Dentro, la oscuridad dominaba. Solo una vela temblorosa resistía, parpadeando sobre una mesa de roble agrietado. Las sombras que proyectaba serpenteaban por las paredes desnudas, danzando como si recordaran los rituales de otra época.
Lucius Romano, cruzado de piernas en una silla de respaldo esculpido, contemplaba la llama. En su inmovilidad había una amenaza contenida. Sus ojos, de un tono casi inhumano, brillaban con esa frialdad que solo da la obsesión. Y su obsesión tenía un nombre: Dorian Montrose.
La puerta emitió un chirrido agudo al abrirse. Trevor entró envuelto en una capa negra que rozaba el suelo de piedra. Llevaba una máscara plateada que cubría la mitad de su rostro, como si el teatro fuera su única defensa. Entre los dedos largos, una libreta de cuero negro giraba sin cesar.
—Maestro Romano —dijo, haciendo una leve reverencia. La voz era medida, pero había una tensión que traicionaba su aparente autocontrol—. La emboscada… fracasó. Dorian escapó. Iba acompañado.
Lucius alzó la mirada con una lentitud casi ritual.
—¿Pretendes que crea que dos inmortales degradados, sin poderes, eludieron una operación diseñada al milímetro?
Trevor se mantuvo firme. Solo un espasmo en la comisura de sus labios delató la inquietud.
—La tormenta fue un obstáculo imprevisto. Y aún no hemos podido identificar a su acompañante. Creemos que es su guardaespaldas, pero… hay incoherencias.

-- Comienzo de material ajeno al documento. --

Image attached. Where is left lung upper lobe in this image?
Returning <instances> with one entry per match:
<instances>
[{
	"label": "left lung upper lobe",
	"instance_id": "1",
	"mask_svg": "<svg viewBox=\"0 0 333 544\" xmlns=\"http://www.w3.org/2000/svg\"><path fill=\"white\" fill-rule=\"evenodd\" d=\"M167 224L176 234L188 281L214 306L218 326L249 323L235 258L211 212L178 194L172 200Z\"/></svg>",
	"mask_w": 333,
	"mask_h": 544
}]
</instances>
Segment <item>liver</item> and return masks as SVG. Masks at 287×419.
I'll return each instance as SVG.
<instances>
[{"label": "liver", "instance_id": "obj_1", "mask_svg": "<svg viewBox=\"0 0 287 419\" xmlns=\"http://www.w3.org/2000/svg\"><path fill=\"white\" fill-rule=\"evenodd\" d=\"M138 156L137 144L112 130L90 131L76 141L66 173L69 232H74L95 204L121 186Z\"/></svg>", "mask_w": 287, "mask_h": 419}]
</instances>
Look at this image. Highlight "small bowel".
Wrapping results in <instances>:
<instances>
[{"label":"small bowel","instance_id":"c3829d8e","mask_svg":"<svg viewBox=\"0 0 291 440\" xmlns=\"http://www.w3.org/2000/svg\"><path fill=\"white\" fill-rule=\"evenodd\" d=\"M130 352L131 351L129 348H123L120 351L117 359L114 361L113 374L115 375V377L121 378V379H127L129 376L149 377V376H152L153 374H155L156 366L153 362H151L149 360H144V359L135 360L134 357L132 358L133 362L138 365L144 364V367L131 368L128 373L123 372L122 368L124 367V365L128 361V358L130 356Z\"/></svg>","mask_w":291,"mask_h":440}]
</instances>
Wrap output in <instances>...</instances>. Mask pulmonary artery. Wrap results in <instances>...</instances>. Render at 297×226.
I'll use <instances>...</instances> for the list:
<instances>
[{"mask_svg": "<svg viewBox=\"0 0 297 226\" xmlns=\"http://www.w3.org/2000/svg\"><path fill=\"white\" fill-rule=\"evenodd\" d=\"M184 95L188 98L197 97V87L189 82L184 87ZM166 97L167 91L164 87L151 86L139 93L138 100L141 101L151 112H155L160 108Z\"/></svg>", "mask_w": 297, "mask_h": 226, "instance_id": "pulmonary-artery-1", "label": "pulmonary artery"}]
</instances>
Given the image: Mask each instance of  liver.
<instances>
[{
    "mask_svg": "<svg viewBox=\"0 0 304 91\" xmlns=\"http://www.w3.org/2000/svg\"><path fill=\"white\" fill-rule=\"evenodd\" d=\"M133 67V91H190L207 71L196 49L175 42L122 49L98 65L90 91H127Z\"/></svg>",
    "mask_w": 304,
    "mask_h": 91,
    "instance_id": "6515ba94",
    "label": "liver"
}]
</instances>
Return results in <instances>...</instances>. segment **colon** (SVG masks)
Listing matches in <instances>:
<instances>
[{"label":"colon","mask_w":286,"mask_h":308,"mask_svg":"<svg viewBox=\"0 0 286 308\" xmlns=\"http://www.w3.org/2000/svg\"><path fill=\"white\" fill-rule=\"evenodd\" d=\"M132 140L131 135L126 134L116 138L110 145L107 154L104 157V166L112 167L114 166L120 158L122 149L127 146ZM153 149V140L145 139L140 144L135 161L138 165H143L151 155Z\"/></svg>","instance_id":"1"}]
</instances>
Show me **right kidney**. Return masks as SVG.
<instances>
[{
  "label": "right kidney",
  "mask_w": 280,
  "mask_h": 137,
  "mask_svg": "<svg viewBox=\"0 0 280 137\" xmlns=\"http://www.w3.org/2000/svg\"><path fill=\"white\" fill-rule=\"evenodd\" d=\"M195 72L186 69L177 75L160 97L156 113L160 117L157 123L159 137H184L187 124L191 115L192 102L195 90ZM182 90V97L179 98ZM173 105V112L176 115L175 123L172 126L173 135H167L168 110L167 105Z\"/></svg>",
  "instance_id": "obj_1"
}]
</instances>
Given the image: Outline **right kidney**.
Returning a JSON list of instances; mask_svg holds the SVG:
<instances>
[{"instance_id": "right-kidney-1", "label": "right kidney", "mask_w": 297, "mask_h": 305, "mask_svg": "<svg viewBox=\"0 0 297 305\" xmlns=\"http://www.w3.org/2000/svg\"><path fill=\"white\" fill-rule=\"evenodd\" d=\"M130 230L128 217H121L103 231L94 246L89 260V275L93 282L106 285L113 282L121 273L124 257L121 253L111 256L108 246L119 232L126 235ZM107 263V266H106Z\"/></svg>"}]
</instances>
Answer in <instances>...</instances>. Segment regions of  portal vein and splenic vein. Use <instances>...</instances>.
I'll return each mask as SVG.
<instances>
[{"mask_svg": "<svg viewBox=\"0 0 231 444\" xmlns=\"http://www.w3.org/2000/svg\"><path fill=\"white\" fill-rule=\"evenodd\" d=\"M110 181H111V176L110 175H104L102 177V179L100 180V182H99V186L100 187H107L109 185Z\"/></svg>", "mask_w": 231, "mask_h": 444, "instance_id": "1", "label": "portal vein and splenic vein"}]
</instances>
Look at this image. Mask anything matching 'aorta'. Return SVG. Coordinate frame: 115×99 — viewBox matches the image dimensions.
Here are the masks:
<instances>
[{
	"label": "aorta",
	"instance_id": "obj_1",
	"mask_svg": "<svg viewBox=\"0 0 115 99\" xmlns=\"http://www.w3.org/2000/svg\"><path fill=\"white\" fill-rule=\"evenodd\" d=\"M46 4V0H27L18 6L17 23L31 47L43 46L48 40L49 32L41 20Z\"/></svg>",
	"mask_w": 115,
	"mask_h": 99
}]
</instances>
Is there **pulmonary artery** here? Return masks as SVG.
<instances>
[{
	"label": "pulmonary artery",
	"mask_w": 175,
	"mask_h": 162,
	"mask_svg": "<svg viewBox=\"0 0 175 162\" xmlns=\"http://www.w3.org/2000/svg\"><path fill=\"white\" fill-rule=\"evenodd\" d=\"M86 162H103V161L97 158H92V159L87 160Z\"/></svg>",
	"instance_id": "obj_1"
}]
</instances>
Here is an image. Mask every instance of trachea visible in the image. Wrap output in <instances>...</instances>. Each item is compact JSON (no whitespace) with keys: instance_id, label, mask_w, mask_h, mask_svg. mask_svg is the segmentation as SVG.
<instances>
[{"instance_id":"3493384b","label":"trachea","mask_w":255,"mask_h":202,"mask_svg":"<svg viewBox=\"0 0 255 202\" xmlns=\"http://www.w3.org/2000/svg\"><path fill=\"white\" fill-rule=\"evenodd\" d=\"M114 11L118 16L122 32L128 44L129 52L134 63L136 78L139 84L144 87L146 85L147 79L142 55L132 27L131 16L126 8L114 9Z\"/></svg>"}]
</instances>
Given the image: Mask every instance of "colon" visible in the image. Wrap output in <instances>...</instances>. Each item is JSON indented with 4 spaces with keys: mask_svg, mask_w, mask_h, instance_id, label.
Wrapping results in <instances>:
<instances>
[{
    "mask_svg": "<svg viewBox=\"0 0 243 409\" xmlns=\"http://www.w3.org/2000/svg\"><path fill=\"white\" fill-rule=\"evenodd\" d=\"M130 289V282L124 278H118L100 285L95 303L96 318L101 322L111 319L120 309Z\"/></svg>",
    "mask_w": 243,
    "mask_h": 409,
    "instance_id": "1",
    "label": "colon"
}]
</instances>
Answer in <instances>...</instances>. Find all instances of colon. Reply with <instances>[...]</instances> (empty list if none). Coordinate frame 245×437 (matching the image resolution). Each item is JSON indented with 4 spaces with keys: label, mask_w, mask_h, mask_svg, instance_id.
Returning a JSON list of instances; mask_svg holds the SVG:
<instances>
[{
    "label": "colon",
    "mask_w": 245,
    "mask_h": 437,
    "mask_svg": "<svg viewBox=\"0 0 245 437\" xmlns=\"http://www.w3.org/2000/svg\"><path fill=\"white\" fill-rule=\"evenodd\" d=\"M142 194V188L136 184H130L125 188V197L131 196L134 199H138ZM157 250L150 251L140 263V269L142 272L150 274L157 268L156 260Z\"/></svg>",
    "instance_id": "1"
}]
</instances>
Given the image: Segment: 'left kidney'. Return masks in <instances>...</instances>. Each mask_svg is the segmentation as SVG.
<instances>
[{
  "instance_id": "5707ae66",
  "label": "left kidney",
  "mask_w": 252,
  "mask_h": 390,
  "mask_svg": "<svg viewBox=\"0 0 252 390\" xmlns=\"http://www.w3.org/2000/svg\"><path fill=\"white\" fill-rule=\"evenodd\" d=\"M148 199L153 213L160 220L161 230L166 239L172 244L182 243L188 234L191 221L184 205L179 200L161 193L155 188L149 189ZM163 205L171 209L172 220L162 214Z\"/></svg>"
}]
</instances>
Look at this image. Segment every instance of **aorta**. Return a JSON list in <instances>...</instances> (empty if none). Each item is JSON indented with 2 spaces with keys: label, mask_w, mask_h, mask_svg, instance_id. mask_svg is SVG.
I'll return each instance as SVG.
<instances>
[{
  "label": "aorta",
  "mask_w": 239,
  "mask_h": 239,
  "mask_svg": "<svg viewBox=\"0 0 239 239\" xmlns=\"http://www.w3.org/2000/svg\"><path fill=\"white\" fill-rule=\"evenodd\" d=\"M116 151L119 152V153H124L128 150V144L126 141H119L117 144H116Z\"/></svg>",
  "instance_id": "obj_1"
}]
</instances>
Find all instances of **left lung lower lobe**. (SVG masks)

Lucius alzó una mano. El silencio cayó como un cuchillo.
—¿Saben dónde estamos?
—No. —Trevor negó con firmeza, aunque el bolígrafo seguía danzando entre sus dedos como un animal nervioso.
—Entonces —concluyó Lucius con voz baja— no tienen nada.
Una pausa.
—¿Y tu propuesta? ¿Escondernos en la sede del Clan Belladona como ratas? ¿Eso sugieres? ¿Seguridad?
Trevor tragó saliva. El aire se volvió más denso. No respondió.
Lucius se incorporó. Su sola presencia alteraba la temperatura de la sala, como si la oscuridad misma se tensara.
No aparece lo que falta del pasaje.